9 Act 7:59. Stephen was calling upon God while the Jews were hurling stones at him. Receive my spirit shows Stephen had an inner being that was not within reach of these murderers. (See Mat 10:28.)

Verse 60

0 Act 7:60. Before his body collapsed, Stephen kneeled in prayer to God. Cried with a loud voice. The first word is from KRAZO which Thayer defines at this place, "to call out aloud, speak with a loud voice." It was not the involuntary outburst of a body because of pain, but an intelligent utterance so expressed that all in the crowd could hear. Charge is from HISTEMI and Thayer defines it, "to cause to stand." It does not mean that these men were to be declared innocent, for that would be endorsing sin.
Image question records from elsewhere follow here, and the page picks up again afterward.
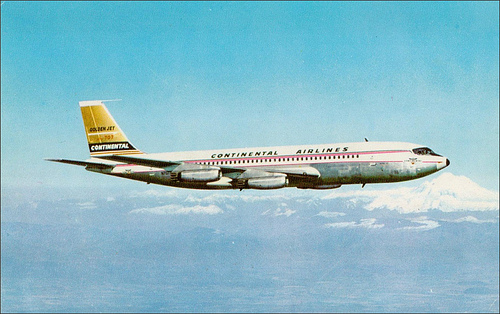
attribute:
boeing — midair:
[45, 100, 452, 192]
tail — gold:
[78, 100, 148, 157]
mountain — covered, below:
[352, 171, 499, 228]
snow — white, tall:
[405, 173, 497, 202]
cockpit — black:
[413, 146, 450, 168]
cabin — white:
[182, 150, 373, 162]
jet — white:
[44, 100, 451, 194]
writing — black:
[211, 145, 355, 163]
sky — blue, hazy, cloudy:
[0, 0, 499, 189]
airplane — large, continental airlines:
[46, 99, 452, 190]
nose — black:
[445, 157, 452, 167]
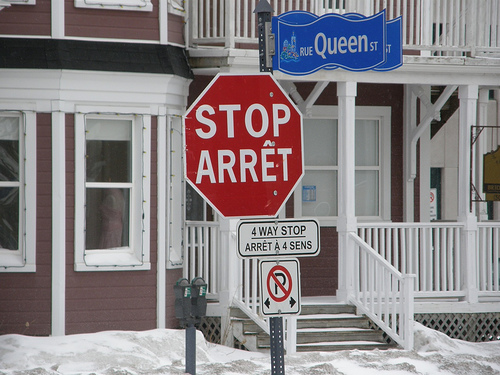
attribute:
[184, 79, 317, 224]
stop sign — large, red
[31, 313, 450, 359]
snow — white, bumpy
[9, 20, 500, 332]
building — brown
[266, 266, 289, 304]
circle — red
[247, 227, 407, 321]
railing — white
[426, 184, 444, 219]
sign — square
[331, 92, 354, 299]
post — white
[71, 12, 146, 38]
bricks — red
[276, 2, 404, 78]
sign — blue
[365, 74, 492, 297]
porch — white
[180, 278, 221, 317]
parking meters — grey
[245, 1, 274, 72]
signpole — metal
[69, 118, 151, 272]
window — white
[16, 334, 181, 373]
ground — snow-covered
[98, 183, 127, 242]
dress — pink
The prayer meant for God not to hold it against them. Jesus prayed for his Father to forgive his murderers, but that did not mean it should be done before they repented, which they did on Pentecost. Likewise, the prayer of Stephen means for God to forgive these murderers whenever they repented. Fell asleep is a figurative way of saying that Stephen died. (See notes on literal and figurative language at Mat 9:24.) Stephen's death is the first one on record that was imposed in persecution for faith in Jesus. There will be others committed to which reference will be made later.